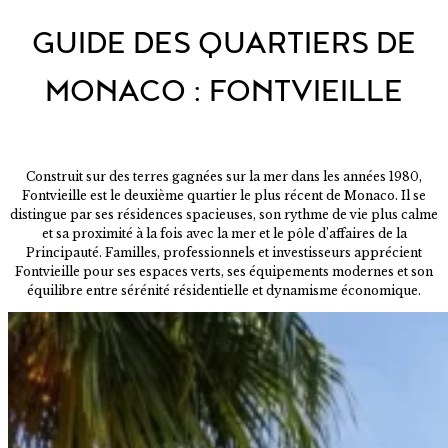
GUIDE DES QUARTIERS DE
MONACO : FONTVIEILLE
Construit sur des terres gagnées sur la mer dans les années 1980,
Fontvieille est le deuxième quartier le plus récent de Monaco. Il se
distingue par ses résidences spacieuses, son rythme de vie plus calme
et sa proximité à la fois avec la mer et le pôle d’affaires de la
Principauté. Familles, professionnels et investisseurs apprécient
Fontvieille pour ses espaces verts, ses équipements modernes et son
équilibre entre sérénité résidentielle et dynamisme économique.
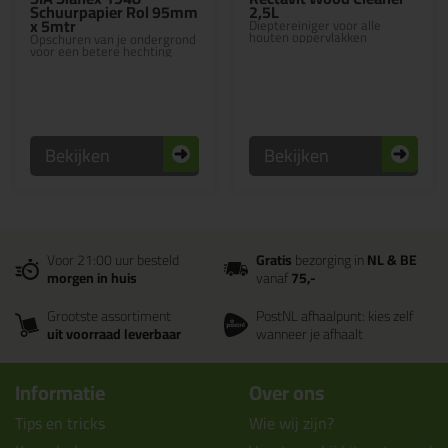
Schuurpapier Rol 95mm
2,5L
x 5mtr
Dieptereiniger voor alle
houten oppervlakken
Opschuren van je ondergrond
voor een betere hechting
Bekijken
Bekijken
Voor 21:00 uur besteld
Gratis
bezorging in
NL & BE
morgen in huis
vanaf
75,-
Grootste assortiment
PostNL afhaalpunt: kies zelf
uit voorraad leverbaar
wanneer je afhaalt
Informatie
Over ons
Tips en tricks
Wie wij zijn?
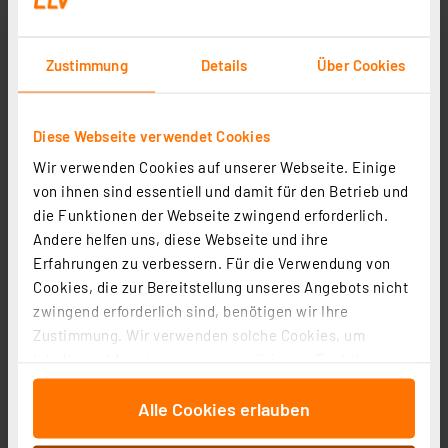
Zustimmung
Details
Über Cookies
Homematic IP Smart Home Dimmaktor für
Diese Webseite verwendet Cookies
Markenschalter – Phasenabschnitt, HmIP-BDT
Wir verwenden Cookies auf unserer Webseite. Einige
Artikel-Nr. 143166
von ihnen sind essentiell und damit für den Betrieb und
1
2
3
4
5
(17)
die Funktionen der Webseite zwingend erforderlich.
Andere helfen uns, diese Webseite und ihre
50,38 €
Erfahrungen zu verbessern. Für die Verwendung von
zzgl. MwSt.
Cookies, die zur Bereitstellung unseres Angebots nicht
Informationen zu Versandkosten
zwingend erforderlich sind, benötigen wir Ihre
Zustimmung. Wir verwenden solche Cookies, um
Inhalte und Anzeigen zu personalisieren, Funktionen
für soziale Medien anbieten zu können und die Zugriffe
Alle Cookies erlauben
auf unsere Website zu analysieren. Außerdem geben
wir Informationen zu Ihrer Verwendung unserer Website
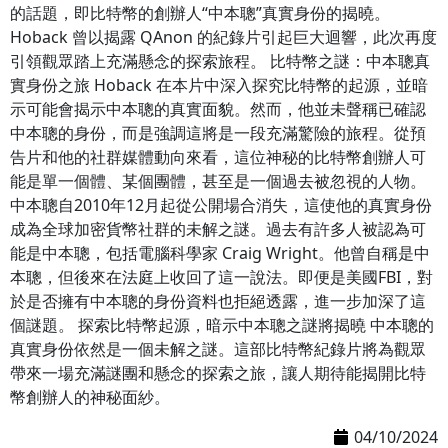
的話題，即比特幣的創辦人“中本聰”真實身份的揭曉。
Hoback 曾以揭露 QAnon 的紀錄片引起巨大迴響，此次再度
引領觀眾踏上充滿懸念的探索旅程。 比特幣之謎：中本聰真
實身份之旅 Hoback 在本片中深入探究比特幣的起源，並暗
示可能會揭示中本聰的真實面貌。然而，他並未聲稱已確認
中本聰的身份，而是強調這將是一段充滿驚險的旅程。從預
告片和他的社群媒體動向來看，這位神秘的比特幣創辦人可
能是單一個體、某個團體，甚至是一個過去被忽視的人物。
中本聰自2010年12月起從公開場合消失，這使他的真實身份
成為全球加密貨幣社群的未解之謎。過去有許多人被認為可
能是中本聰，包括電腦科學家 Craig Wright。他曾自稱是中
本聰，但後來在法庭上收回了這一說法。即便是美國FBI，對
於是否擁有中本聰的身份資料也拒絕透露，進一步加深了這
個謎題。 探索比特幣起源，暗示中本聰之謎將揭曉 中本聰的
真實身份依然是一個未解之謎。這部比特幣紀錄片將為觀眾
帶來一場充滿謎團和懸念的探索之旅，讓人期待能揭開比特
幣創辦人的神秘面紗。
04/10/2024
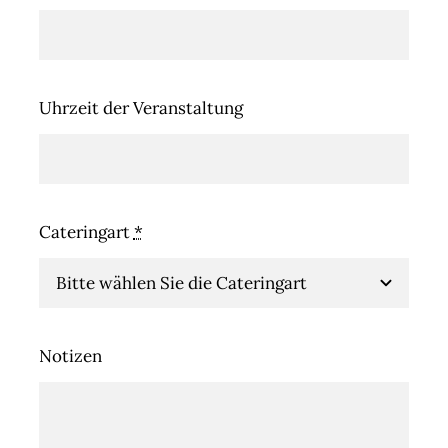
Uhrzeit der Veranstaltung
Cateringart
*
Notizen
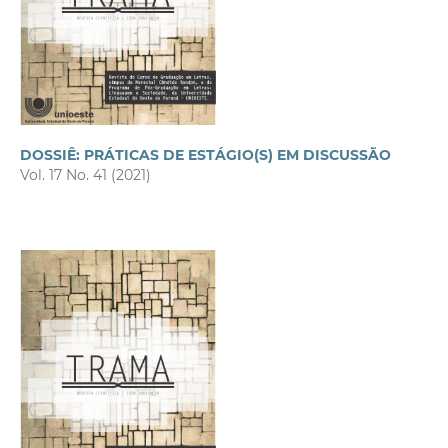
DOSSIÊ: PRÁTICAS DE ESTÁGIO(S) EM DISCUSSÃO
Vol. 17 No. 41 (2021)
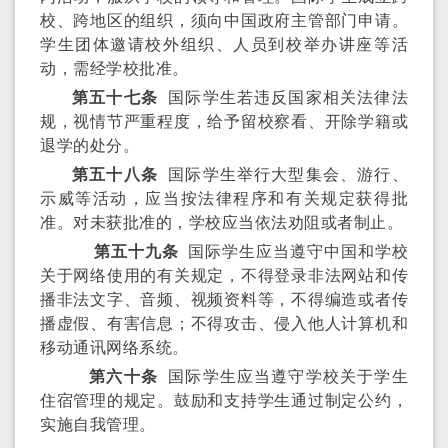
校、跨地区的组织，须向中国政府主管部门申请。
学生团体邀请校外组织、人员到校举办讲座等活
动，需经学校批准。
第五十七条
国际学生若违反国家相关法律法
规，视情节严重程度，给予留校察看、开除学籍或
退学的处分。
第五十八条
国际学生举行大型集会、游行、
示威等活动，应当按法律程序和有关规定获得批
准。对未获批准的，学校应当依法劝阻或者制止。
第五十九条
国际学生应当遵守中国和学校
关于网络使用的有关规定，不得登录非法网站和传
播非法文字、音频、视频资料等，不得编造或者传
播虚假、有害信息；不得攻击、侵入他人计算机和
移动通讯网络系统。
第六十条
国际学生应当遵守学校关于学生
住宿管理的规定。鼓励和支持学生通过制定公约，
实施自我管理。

--------------------------------

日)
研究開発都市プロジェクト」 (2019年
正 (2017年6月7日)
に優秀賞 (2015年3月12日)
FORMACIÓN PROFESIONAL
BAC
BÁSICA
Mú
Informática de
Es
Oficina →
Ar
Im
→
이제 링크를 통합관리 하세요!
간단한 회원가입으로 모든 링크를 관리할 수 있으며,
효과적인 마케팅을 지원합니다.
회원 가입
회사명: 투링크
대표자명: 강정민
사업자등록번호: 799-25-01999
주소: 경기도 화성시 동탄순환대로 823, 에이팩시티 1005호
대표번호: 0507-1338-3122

--------------------------------

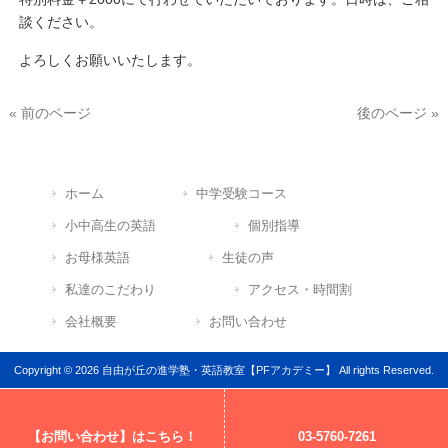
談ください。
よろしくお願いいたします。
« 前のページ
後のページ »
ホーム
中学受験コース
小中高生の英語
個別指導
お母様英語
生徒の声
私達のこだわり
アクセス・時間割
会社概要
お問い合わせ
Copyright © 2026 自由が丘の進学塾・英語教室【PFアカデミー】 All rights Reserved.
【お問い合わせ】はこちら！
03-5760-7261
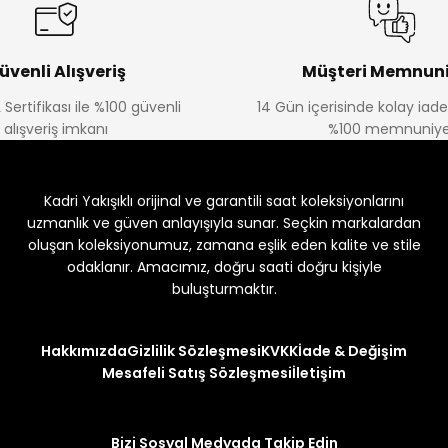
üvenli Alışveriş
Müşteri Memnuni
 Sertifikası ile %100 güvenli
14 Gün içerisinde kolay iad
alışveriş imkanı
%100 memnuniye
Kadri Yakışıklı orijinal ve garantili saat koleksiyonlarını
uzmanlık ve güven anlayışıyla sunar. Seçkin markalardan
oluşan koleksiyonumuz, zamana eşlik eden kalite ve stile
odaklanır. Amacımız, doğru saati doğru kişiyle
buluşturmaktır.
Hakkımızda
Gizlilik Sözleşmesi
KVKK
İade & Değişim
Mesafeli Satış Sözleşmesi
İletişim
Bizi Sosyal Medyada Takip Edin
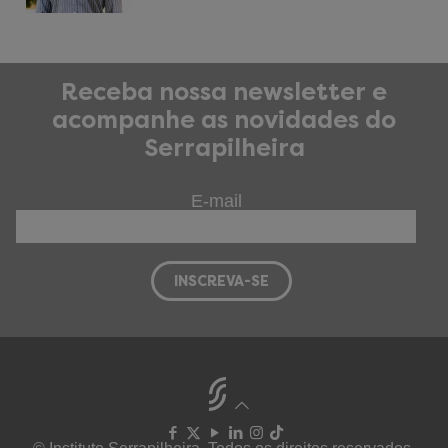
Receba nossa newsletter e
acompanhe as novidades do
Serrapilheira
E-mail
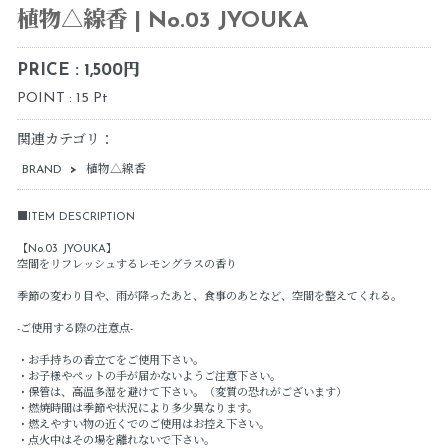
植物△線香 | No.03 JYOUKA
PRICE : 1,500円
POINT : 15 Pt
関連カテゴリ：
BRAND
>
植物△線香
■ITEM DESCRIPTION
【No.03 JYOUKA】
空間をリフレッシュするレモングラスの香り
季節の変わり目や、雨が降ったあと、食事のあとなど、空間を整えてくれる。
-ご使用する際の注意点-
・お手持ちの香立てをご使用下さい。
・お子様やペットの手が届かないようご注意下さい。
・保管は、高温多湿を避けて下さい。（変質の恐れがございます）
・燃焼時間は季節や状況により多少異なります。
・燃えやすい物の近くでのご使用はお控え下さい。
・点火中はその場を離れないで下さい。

--------------------------------

**Assigned task**
Would you show all lines of the material above that contain the word "Verwendung"?

**Answer box**
Erfahrungen zu verbessern. Für die Verwendung von
wir Informationen zu Ihrer Verwendung unserer Website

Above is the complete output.